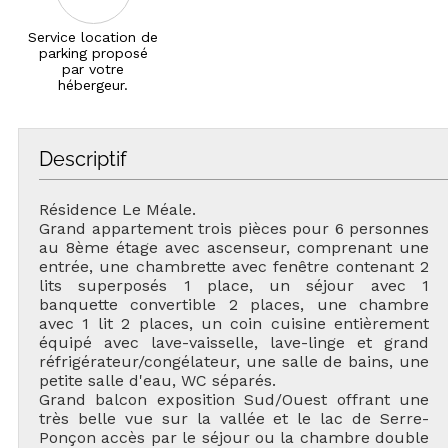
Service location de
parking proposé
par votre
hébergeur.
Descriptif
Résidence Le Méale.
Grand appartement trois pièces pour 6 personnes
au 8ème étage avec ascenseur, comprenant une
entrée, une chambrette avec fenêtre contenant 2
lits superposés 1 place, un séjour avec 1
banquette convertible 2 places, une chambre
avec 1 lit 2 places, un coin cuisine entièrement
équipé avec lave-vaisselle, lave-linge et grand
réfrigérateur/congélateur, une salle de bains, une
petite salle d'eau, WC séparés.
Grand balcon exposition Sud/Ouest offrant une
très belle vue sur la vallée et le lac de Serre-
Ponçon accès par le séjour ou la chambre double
•••
AIM OF THE TASK:
Output each record exactly as it appears, but not the pictures.

RESPONSE AREA:
Service location de
parking proposé
par votre
hébergeur.
Descriptif
Résidence Le Méale.
Grand appartement trois pièces pour 6 personnes
au 8ème étage avec ascenseur, comprenant une
entrée, une chambrette avec fenêtre contenant 2
lits superposés 1 place, un séjour avec 1
banquette convertible 2 places, une chambre
avec 1 lit 2 places, un coin cuisine entièrement
équipé avec lave-vaisselle, lave-linge et grand
réfrigérateur/congélateur, une salle de bains, une
petite salle d'eau, WC séparés.
Grand balcon exposition Sud/Ouest offrant une
très belle vue sur la vallée et le lac de Serre-
Ponçon accès par le séjour ou la chambre double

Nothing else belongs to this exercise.